**YOUR GOAL:** Of all the lines in these entries, count those that contain "left" and give only the total.

**TASK INPUTS:**
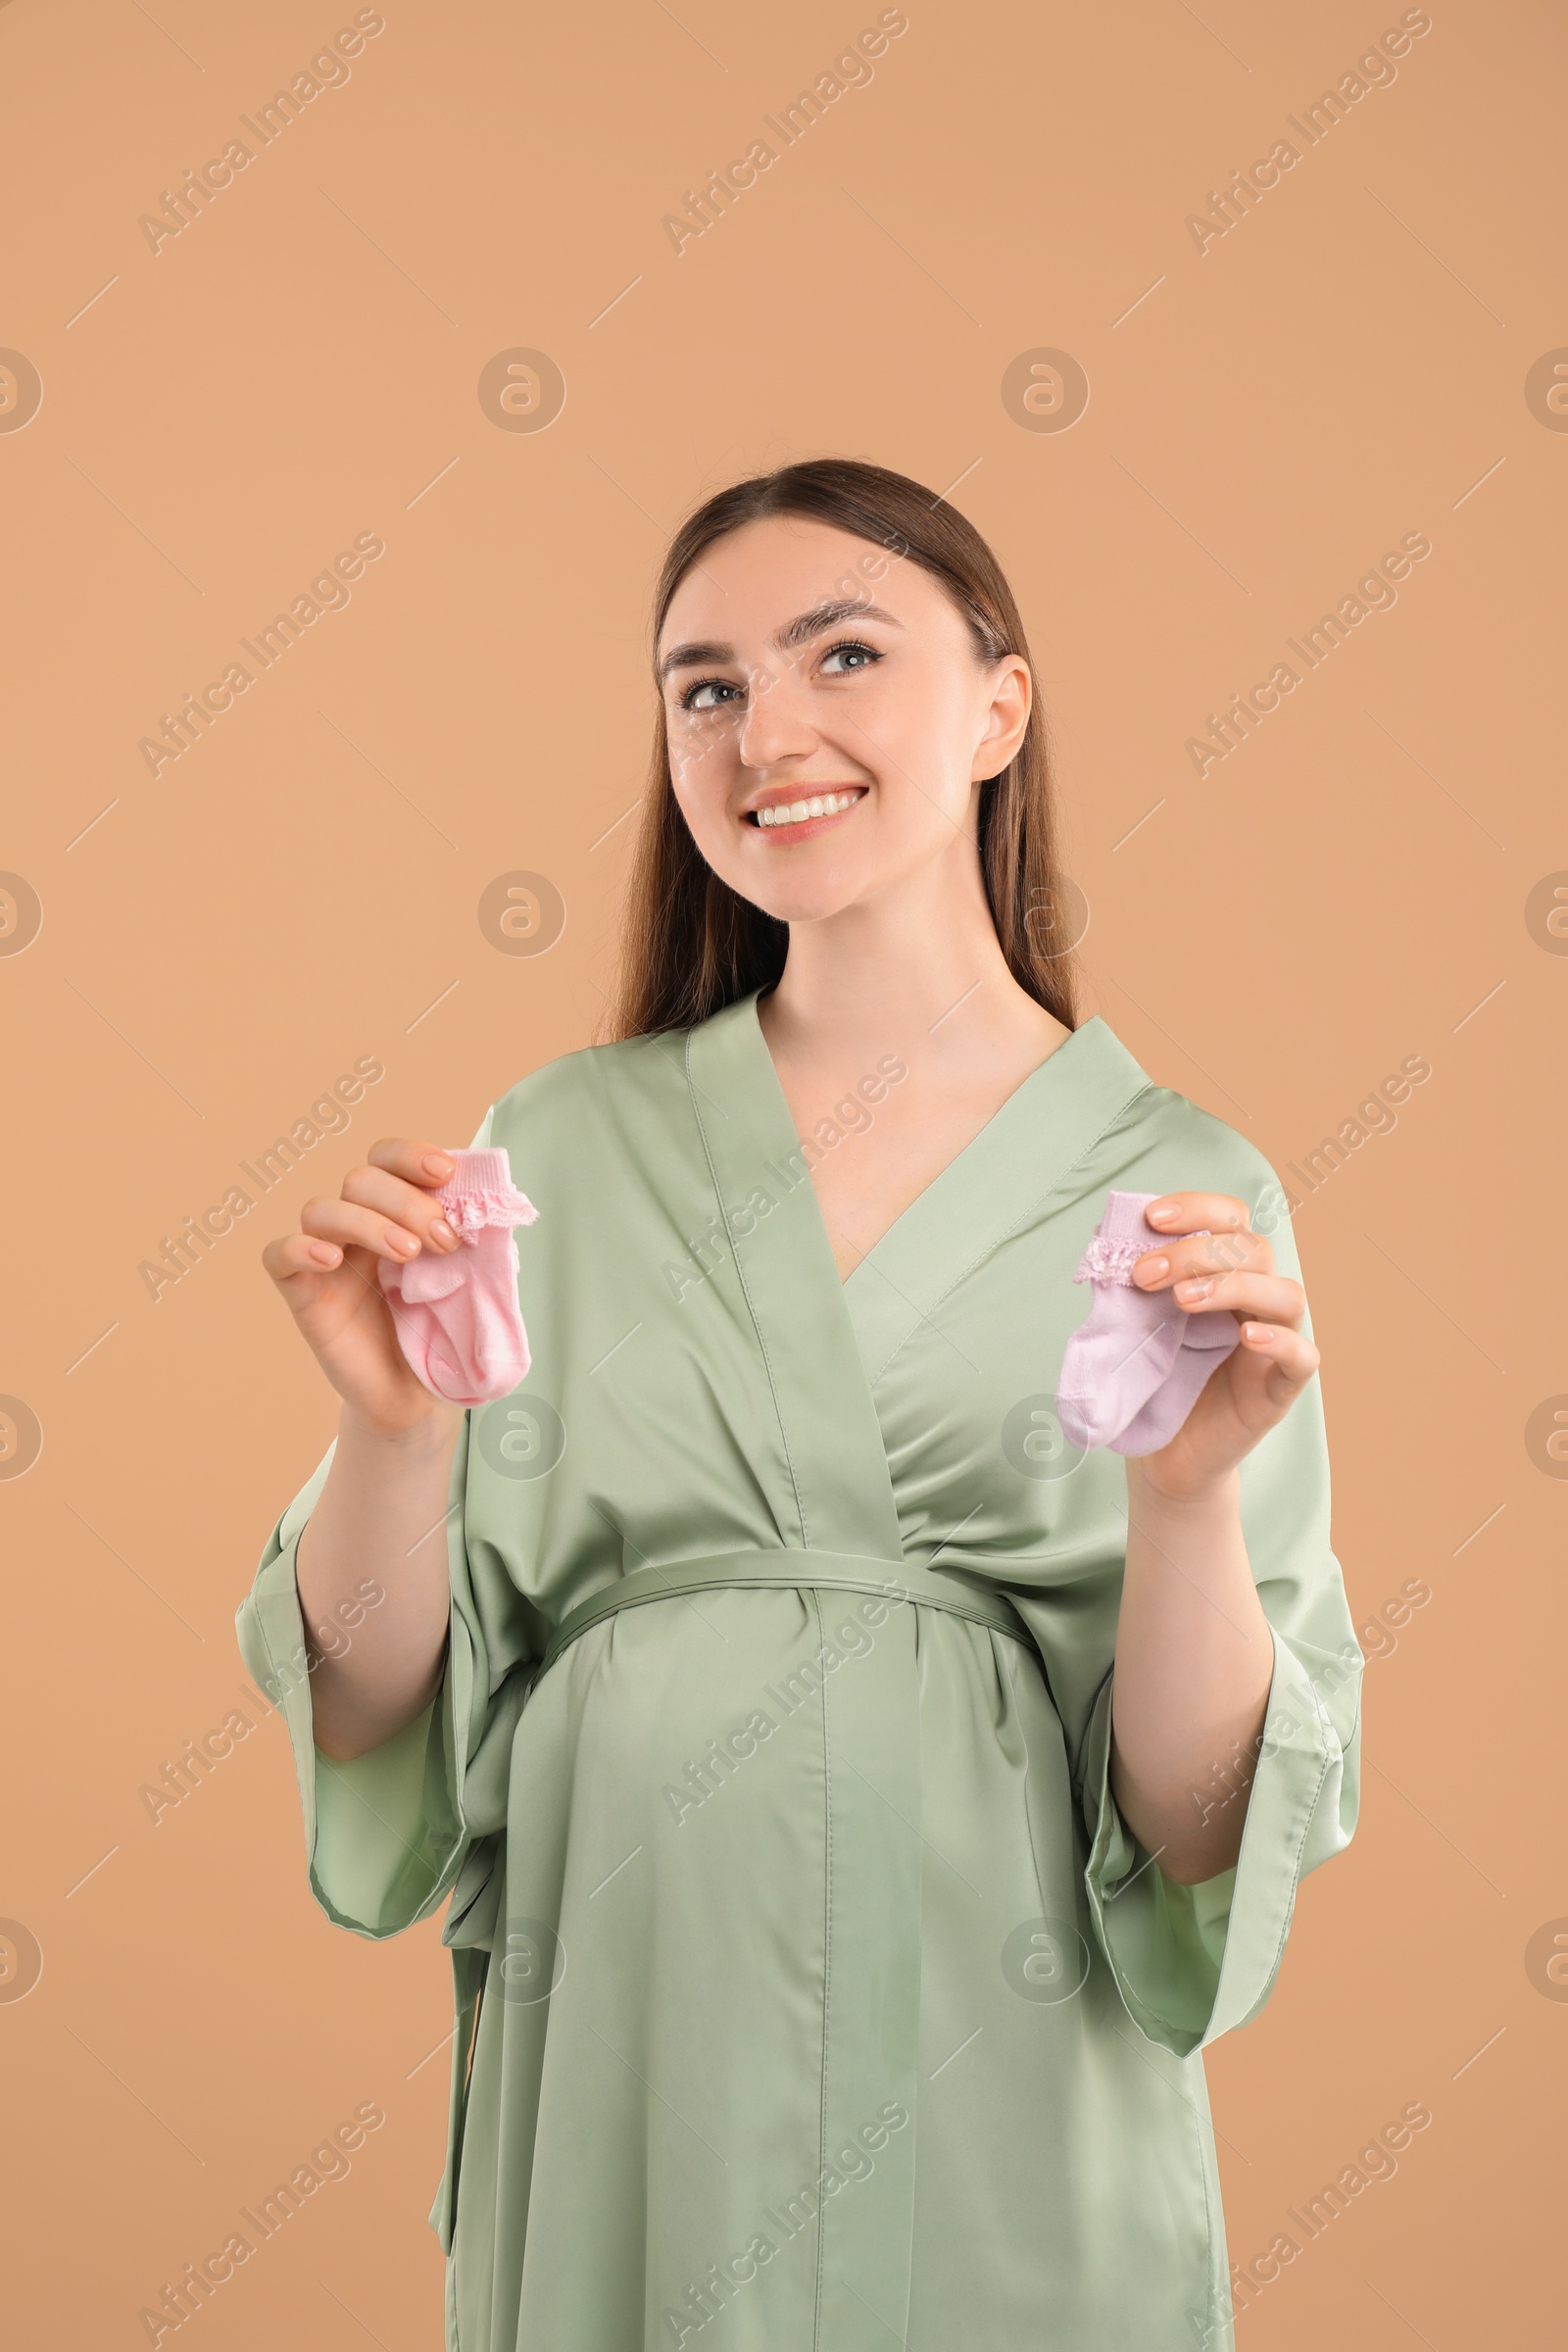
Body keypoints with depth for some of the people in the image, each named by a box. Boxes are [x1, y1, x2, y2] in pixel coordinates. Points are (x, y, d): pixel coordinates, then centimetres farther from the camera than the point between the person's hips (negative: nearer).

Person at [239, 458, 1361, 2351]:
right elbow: (374, 1722, -1)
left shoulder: (1184, 1191, -4)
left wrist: (1191, 1492, -24)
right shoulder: (563, 1147, 0)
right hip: (615, 2106, 1)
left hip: (1008, 2135, -1)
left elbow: (1204, 1831, -7)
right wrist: (397, 1425, -18)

**ANSWER SPACE:** 4